The Department of Justice announced Tuesday that it was challenging an Idaho law criminalizing all abortions — its first such intervention since the Supreme Court overturned Roe v. Wade June 24.
Attorney General Merrick Garland said the state law, which would charge anyone who performs or attempts to perform an abortion with a felony punishable by between two and five years in prison, violates a federal statute requiring anyone coming to a medical facility for an emergency to be stabilized and treated.

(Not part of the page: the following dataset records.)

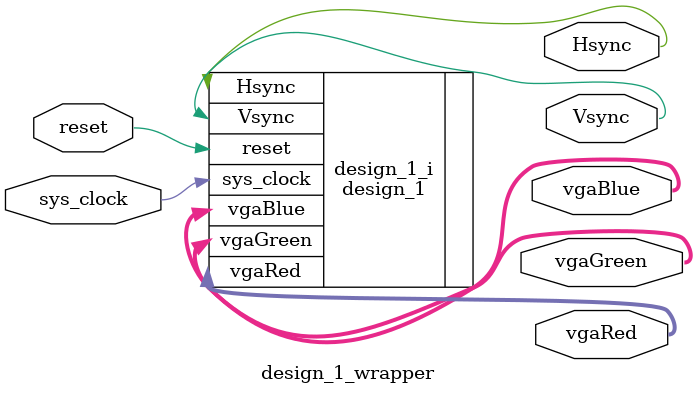
<source format=v>
`timescale 1 ps / 1 ps

module design_1_wrapper
   (Hsync,
    Vsync,
    reset,
    sys_clock,
    vgaBlue,
    vgaGreen,
    vgaRed);
  output Hsync;
  output Vsync;
  input reset;
  input sys_clock;
  output [3:0]vgaBlue;
  output [3:0]vgaGreen;
  output [3:0]vgaRed;

  wire Hsync;
  wire Vsync;
  wire reset;
  wire sys_clock;
  wire [3:0]vgaBlue;
  wire [3:0]vgaGreen;
  wire [3:0]vgaRed;

  design_1 design_1_i
       (.Hsync(Hsync),
        .Vsync(Vsync),
        .reset(reset),
        .sys_clock(sys_clock),
        .vgaBlue(vgaBlue),
        .vgaGreen(vgaGreen),
        .vgaRed(vgaRed));
endmodule

</source>
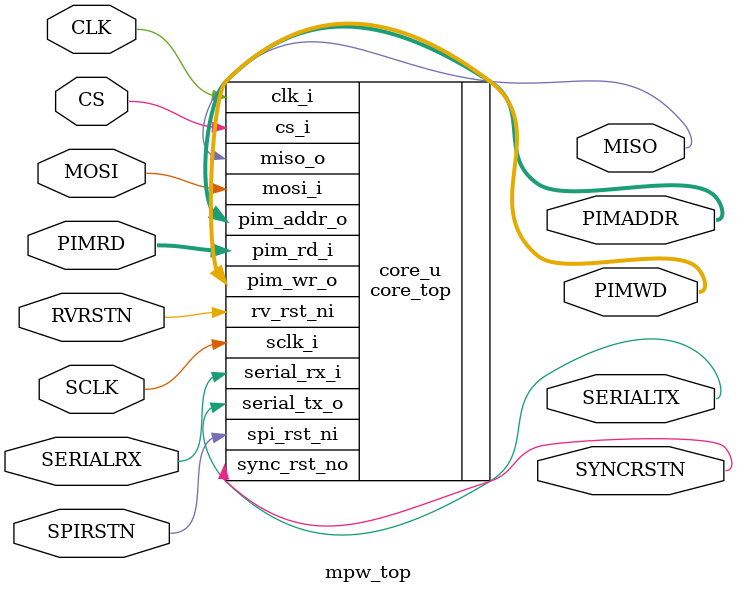
<source format=sv>

module mpw_top #(
    parameter XLEN              = 32,
    parameter CPU_CLOCK_FREQ    = 250_000_000,
    parameter RESET_PC          = 32'h1000_0000,
    parameter BAUD_RATE         = 115200
) (
    input                       CLK,
    // CORE RESET
    input                       RVRSTN,
	// SYNC RESET
	output						SYNCRSTN,
    //UART 
	input						SERIALRX,
	output logic				SERIALTX,
	
	// SPI RESET
    input                       SPIRSTN,
    // SPI
    input                       SCLK,
    input                       CS,
    input                       MOSI,
    output logic                MISO,

    // PIM I/F
    output logic    [XLEN-1:0]  PIMADDR,
    output logic    [XLEN-1:0]  PIMWD,
    input           [XLEN-1:0]	PIMRD
);

    core_top #(
        .XLEN(XLEN),
        .CPU_CLOCK_FREQ(CPU_CLOCK_FREQ),
        .RESET_PC(RESET_PC),
        .BAUD_RATE(BAUD_RATE)
    ) core_u (
        .clk_i(CLK),
        .rv_rst_ni(RVRSTN),
        .sync_rst_no(SYNCRSTN),
        .serial_rx_i(SERIALRX),
        .serial_tx_o(SERIALTX),
        .spi_rst_ni(SPIRSTN),
        .sclk_i(SCLK),
        .cs_i(CS),
        .mosi_i(MOSI),
        .miso_o(MISO),
        .pim_addr_o(PIMADDR),
        .pim_wr_o(PIMWD),
        .pim_rd_i(PIMRD)
    );

endmodule

</source>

“Every hospital that receives Medicare funds must provide necessary stabilizing treatment to a patient who arrives in an emergency room suffering from a medical condition that could place their life or health in serious jeopardy,” the AG told reporters.
“In some circumstances, the medical treatment necessary to stabilize the patient’s condition is abortion.”
Providers charged under the law would only be able to mount a defense by either arguing that the abortion was done to save the mother’s life, or that it was done after the mother reported that they were a victim of rape or incest to a law enforcement agency — and provided a copy of that report.
Advocates for sexual assault survivors have said the rape and incest exception is essentially useless, because Idaho’s public record law doesn’t allow law enforcement agencies to release reports when a case is still under investigation — a process that generally takes weeks or months.
Garland also claimed that the Idaho law made no exception for cases “in which the abortion is necessary to prevent serious jeopardy to the woman’s health.”
“The law thus places medical professionals in an impossible situation; they must either withhold stabilizing treatment required by intolerance or risk felony prosecution and license revocation,” Associate Attorney General Vanita Gupta said.
The law targeted by the DOJ is one of several on the books in the Gem State. A separate law that bans most abortions after six weeks of pregnancy is the subject of a lawsuit by a regional Planned Parenthood organization, as is a law passed this year that allows potential relatives of a fetus or embryo — including relatives of accused rapists — to sue medical providers who perform an abortion.
The ban challenged by the Biden administration is set to go into effect on Aug. 25, with the six-week ban set to come into force six days earlier.